* [Short problem] Carry on the parliamentary debate transcript about London bus service amendments, starting right after its final sentence.

Baroness Farrington of Ribbleton: Amendment No. 270 seeks to extend the requirement to consult local authorities on the discontinuance of a network service. As drafted, it would have the effect of requiring TfL to consult any local authority which has within its area local services which are provided or procured, in whole or in part, by a London borough council or a London health authority. This requirement to consult would apply regardless of whether the discontinued route in question was within a local authority's area. So, if a local authority had local bus services run by local authorities or local health authorities within its area, it would be consulted on every proposal to discontinue to network a bus service in London.

Further, it is not clear what is meant by the term "local service". Local and health authorities have powers to provide or secure transport for certain specified groups, such as disabled people, with the exception of services using school buses which can be provided by LEAs. They cannot provide "local bus services" as defined in Clause 144 of the Bill.

Lord Brabazon of Tara: I am most grateful to the noble Baroness for her reply, which I shall obviously have to study in Hansard. However, I suspect that my questions have been answered. I beg leave to withdraw the amendment.

Amendment, by leave, withdrawn.

Clause 149, as amended, agreed to.

Clause 150 [London service permits]:

Baroness Hamwee moved Amendment No. 270A:

Page 80, line 3, leave out ("prepare and adopt") and insert ("consult the Assembly before preparing and adopting")

The noble Baroness said: In moving this amendment, I shall speak also to Amendments Nos. 27OB, 273FA, 273GA to 273GD and 273HA. The first of this group of amendments, which concerns London service permits, seeks to provide that the mayor shall consult the assembly "before preparing and adopting" the guidance document for considering applications for such permits. This is consistent with our continuing argument that this type of activity is not out of line with the assembly's scrutiny role in the terms that we have been discussing. However, I can probably anticipate the Minister's reply and shall not, therefore, spend any particular time on this amendment. The next amendment would provide that the mayor should consult the assembly before revising the guidance, and the same points apply.

* [Information supplied]
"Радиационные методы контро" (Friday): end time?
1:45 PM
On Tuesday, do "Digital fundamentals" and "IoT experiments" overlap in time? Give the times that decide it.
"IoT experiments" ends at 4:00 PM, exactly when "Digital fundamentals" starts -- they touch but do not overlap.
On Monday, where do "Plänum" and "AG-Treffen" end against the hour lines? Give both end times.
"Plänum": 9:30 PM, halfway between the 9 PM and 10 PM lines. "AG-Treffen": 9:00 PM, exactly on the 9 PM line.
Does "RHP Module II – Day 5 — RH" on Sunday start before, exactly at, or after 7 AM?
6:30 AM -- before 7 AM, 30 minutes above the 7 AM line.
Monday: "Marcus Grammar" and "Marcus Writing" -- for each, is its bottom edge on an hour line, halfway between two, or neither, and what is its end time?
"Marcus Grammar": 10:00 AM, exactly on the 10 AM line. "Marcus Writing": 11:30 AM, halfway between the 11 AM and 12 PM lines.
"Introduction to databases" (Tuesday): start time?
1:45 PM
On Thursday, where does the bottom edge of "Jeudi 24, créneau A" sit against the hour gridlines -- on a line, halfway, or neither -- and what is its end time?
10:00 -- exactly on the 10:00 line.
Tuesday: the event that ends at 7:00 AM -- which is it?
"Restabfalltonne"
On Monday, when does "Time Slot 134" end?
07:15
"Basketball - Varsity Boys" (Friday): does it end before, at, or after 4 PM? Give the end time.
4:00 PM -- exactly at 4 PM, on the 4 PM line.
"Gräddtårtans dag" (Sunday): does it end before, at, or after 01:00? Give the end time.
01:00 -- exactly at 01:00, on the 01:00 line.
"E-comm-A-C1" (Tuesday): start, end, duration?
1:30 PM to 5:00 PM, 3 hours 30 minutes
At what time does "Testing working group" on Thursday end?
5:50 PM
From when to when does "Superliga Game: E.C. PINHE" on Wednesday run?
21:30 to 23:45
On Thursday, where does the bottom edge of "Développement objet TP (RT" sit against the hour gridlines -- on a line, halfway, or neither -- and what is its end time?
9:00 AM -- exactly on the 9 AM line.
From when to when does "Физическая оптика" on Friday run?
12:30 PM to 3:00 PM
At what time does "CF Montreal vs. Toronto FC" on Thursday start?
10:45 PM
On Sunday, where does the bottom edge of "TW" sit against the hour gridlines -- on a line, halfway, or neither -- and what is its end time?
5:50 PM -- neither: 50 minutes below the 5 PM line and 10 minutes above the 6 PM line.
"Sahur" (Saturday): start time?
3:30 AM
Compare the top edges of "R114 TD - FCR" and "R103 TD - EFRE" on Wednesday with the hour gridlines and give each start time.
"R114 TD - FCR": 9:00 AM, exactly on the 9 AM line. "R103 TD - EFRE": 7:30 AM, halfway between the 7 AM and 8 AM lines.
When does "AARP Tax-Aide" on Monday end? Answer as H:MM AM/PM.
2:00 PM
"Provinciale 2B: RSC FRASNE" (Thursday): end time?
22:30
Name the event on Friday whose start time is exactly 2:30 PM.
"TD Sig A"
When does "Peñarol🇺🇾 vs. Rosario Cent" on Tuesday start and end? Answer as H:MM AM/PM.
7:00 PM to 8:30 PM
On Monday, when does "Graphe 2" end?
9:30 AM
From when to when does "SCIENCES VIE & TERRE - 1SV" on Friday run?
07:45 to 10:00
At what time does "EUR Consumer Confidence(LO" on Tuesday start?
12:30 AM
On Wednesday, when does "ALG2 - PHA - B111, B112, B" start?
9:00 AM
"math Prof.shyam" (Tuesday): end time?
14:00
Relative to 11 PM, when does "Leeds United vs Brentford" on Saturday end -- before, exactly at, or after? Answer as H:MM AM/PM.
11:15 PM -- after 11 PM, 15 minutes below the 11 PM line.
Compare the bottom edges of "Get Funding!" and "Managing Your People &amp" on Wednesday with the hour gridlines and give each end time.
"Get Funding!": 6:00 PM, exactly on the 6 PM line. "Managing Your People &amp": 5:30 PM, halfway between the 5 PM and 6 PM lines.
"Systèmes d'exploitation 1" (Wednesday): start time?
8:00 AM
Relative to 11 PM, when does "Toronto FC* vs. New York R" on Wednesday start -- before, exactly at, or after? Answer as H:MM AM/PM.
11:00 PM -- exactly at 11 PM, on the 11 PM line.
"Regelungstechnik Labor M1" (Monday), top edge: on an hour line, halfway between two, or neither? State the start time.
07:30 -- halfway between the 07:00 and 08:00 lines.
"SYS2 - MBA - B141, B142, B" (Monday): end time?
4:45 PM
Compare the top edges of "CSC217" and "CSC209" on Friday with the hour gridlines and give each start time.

* [Written answer]
One of the more important amendments in the group is Amendment No. 273FA, which relates to appeals against the refusal to issue a London service permit. If the mayor is a member of TfL, we consider that such appeals should be made elsewhere because of the potential conflict of interest. We suggest that these

1 Jul 1999 : Column 533

appeals be made to the assembly. The next four amendments are consequential. Amendment No. 273HA provides that the mayor shall not be a member of an appeal panel.

The question of conflict of interest, or perceived conflict of interest, which is as important, is material. Dealing with appeals against the refusal to grant such permits is, I believe one could say, a quasi-judicial activity. For example, local authorities have a licensing role and great care is taken in that respect to deal with the matter with evident and overt propriety. The mayor could be the chair of TfL and although, in this case, he would not be judge and jury, he would be defendant and judge if he were involved in dealing with a dissatisfied applicant. I am aware that an applicant could apply to the courts if he or she felt that the appeal has not been dealt with properly, but that seems to me to be a very cumbersome remedy and an unnecessary one, as the potential for conflict of interest can be dealt with by disqualifying the mayor in the circumstances we propose. I beg to move.

10.30 p.m.

Baroness Farrington of Ribbleton: We cannot accept Amendments Nos. 270A and 270B. However, I share the noble Baroness's assessment that consultation and openness in this matter are important. But these amendments call for another layer which I believe it is not necessary to prescribe on the face of the Bill. The assembly already has a general duty by virtue of Clause 49(1) to keep under review the mayor's exercise of statutory functions.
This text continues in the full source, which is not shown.